Terhadap semua hal tersebut, nampak benar apa yang disampaikan oleh Allah SWT:
أَفَلَا يَتَدَبَّرُونَ الْقُرْآنَ وَلَوْ كَانَ مِنْ عِنْدِ غَيْرِ اللَّهِ لَوَجَدُوا فِيهِ اخْتِلَافًا كَثِيرًا
Artinya: “Maka apakah mereka tidak memperhatikan Al-Qur’an? Kalau kiranya Al-Qur’an itu bukan dari sisi Allah, tentulah mereka mendapat pertentangan yang banyak di dalamnya.” (QS. An-Nisa’: 82).
Dan, Allah SWT telah juga menegaskan:
إِنَّا نَحْنُ نَزَّلْنَا الذِّكْرَ وَإِنَّا لَهُ لَحَافِظُونَ
Sesungguhnya Kami-lah yang menurunkan Al-Quran dan pasti Kami (pula) yang memeliharanya.” (QS. Al-Hirj [15]: ayat 9)
Dari tafsirAl Qur’an.id, menurut As-Sa’di dalam Taisīr al-Karīm al-Raḥmān (halaman 429), Allah menjaga Al-Quran pada masa penurunannya dan setelah masa penurunannya. Pada masa penurunannya Allah menjaga Al-Quran dari pencurian setan sedangkan pada masa sesudah penurunannya, Allah menjaga Al-Quran dari perubahan, penambahan, maupun pengurangan lafad dan penggantian maknanya. Cara Allah menjaga Al-Quran salah satunya dengan menyimpannya di dalam dada utusan-Nya, yaitu Nabi Muhammad, dan kemudian di dalam dada umat Nabi Muhammad.
Al Qurṭubī dalam al-Jāmi’ Li Aḥkām al-Qur’ān (juz 5, halaman 10) menceritakan kisah dari Yaḥyā ibn Akṡam. Khalifah al-Makmun mempunyai majlis diskusi. Suatu hari di tengah kerumunan orang, datang seorang laki-laki Yahudi yang bagus pakaiannya, tampan wajahnya. Laki-laki tersebut mampir berbicara dengan bagus dan lugas.

## Data yang Diperiksa:
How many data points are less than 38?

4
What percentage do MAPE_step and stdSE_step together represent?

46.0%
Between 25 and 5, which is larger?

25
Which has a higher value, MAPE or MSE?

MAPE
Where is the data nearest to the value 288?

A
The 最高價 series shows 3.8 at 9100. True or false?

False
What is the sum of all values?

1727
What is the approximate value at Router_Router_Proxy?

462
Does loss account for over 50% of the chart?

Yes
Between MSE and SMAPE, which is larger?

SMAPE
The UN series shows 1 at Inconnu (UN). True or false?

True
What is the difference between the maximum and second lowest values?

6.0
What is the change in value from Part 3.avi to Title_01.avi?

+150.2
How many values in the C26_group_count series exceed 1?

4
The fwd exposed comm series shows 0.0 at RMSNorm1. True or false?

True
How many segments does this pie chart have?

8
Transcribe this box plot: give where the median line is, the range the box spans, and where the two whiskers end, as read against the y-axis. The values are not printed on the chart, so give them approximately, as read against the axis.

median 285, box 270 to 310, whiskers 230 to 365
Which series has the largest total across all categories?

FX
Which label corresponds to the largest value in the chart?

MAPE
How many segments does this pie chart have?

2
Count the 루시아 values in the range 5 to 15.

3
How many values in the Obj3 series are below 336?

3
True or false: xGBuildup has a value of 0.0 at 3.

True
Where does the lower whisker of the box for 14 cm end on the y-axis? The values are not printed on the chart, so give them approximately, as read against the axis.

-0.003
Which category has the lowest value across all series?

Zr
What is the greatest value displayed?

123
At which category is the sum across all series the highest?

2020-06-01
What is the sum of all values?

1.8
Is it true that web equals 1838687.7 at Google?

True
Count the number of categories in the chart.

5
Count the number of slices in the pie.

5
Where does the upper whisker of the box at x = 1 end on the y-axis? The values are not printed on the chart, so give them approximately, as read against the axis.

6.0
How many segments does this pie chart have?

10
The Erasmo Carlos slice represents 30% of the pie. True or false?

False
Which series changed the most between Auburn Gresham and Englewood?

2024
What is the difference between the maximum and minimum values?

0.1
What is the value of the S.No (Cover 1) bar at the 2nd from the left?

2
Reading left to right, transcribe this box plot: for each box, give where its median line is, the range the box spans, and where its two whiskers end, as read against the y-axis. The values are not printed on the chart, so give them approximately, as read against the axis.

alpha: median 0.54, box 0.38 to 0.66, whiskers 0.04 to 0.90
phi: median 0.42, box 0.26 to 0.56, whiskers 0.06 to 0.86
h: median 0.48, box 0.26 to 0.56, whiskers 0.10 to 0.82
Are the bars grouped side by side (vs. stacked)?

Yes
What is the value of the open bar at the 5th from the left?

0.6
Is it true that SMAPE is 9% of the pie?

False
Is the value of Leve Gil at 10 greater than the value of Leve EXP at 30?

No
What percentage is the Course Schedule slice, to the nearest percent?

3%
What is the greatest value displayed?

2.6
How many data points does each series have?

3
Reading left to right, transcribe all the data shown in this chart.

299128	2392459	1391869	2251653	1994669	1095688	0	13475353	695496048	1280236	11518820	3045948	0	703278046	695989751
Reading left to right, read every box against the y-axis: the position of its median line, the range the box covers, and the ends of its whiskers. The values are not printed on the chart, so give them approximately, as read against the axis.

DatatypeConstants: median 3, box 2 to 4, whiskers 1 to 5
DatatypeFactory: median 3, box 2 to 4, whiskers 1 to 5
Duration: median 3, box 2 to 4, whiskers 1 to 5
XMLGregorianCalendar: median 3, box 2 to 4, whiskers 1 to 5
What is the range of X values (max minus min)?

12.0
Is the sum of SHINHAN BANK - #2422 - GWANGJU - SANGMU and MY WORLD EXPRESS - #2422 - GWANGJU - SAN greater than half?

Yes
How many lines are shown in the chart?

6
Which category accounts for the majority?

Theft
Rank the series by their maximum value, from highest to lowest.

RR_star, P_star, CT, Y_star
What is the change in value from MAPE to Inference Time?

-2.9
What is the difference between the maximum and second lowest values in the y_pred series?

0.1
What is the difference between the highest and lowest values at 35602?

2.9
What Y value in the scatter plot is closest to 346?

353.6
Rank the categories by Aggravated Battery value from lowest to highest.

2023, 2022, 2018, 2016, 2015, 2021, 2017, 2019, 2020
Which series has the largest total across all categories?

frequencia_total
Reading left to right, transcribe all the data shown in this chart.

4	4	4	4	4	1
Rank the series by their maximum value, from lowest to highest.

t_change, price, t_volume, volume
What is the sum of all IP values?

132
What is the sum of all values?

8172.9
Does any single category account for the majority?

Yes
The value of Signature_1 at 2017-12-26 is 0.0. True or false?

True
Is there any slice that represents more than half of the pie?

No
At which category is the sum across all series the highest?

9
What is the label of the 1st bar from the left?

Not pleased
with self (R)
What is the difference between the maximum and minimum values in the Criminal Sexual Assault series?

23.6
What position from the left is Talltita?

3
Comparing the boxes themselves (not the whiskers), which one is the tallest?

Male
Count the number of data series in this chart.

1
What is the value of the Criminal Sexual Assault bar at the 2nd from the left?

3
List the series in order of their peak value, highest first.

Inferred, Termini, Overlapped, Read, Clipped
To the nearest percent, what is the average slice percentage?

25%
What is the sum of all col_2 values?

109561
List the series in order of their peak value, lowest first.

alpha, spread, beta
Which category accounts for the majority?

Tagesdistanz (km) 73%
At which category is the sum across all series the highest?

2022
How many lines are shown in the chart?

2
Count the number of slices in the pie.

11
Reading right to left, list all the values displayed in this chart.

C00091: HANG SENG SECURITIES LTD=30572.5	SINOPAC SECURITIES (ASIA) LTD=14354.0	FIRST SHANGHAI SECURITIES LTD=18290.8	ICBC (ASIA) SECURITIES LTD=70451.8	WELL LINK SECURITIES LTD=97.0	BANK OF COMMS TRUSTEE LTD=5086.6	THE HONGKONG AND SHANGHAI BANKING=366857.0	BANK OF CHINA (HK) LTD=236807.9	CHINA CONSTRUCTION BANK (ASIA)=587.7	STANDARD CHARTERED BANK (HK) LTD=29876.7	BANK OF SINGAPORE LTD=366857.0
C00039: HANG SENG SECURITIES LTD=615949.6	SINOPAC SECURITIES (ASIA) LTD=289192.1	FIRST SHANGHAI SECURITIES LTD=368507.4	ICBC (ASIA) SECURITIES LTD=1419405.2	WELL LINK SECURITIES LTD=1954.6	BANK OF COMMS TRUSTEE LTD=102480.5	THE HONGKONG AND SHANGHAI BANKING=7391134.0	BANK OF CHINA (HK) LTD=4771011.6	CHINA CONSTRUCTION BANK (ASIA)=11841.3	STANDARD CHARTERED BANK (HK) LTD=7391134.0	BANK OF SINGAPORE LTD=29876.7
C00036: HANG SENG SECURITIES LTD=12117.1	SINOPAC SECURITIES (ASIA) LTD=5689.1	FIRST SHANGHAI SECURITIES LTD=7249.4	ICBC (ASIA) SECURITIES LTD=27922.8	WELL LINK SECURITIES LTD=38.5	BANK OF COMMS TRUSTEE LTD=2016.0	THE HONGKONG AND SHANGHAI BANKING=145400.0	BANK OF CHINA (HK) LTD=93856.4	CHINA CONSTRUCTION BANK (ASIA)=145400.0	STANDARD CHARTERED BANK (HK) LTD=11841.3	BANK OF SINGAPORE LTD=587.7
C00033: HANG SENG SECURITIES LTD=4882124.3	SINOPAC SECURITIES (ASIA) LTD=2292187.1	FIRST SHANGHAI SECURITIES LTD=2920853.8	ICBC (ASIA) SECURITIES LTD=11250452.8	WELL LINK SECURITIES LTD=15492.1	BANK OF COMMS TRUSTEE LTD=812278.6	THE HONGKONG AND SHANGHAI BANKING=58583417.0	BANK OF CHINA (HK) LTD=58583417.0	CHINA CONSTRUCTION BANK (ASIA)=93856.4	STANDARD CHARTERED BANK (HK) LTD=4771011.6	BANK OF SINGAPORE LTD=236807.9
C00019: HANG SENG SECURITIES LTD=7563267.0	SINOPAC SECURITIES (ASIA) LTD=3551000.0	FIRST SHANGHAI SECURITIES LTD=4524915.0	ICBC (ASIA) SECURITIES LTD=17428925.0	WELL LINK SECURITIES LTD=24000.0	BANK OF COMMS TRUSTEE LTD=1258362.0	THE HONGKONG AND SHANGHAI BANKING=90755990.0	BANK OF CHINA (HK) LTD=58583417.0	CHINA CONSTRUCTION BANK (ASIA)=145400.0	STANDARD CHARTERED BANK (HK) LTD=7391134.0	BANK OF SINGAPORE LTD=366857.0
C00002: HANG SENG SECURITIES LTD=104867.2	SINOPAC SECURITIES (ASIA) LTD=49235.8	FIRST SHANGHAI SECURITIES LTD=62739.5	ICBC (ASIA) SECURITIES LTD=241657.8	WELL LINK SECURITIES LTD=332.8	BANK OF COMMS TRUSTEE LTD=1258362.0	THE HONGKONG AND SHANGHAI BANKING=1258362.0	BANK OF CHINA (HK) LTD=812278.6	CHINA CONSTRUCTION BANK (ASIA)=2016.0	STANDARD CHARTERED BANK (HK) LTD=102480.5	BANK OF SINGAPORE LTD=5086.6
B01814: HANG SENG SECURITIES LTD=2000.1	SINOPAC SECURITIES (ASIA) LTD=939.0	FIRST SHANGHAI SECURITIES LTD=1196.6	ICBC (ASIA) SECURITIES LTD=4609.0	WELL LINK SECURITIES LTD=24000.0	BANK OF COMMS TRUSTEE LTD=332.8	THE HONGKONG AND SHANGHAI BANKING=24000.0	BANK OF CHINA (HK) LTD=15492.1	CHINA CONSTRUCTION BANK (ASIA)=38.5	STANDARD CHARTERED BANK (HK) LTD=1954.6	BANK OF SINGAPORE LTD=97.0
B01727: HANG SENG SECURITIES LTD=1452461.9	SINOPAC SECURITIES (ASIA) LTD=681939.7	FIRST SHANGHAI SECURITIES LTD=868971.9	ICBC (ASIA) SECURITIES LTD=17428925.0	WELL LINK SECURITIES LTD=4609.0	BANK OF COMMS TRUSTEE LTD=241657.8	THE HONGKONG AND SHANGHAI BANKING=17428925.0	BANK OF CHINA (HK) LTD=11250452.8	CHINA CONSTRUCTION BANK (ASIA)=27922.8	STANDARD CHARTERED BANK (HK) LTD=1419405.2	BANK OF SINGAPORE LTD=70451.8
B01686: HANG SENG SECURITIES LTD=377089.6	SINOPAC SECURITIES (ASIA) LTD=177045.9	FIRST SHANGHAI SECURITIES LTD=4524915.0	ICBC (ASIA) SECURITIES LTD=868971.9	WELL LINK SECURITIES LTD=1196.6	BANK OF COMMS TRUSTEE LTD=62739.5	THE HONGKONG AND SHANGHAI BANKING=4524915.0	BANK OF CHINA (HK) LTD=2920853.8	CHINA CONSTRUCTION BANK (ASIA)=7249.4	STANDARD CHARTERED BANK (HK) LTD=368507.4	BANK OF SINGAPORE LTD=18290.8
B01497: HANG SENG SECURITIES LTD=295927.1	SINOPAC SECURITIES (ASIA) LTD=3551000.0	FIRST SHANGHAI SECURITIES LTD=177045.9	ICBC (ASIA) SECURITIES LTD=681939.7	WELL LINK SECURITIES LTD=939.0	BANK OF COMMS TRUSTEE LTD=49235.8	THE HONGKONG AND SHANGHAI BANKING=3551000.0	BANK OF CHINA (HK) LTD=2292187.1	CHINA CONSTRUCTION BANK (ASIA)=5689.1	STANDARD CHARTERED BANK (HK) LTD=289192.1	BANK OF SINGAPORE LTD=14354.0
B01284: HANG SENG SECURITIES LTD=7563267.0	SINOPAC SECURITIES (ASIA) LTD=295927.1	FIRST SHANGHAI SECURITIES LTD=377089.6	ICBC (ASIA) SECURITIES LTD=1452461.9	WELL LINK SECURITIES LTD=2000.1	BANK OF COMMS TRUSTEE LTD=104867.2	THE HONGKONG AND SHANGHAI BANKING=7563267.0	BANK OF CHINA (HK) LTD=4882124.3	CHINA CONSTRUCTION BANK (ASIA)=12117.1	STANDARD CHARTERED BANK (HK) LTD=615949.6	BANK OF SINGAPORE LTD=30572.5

## Kegiatan 1:
Ambil bagian kutipan tentang Al-Qur'an yang diawali kata-kata "Al Qurṭubī dalam" dan diakhiri "bagus dan lugas.", lalu salin tanpa mengubah satu huruf pun.
## Kegiatan 2:
Tampilkan setiap baris data yang memuat kata "Reading". Perbedaan huruf besar dan huruf kecil ikut diperhitungkan.

## Hasil Tugas 1:
Al Qurṭubī dalam al-Jāmi’ Li Aḥkām al-Qur’ān (juz 5, halaman 10) menceritakan kisah dari Yaḥyā ibn Akṡam. Khalifah al-Makmun mempunyai majlis diskusi. Suatu hari di tengah kerumunan orang, datang seorang laki-laki Yahudi yang bagus pakaiannya, tampan wajahnya. Laki-laki tersebut mampir berbicara dengan bagus dan lugas.

## Hasil Tugas 2:
Reading left to right, transcribe this box plot: for each box, give where its median line is, the range the box spans, and where its two whiskers end, as read against the y-axis. The values are not printed on the chart, so give them approximately, as read against the axis.
Reading left to right, transcribe all the data shown in this chart.
Reading left to right, read every box against the y-axis: the position of its median line, the range the box covers, and the ends of its whiskers. The values are not printed on the chart, so give them approximately, as read against the axis.
Reading left to right, transcribe all the data shown in this chart.
Reading right to left, list all the values displayed in this chart.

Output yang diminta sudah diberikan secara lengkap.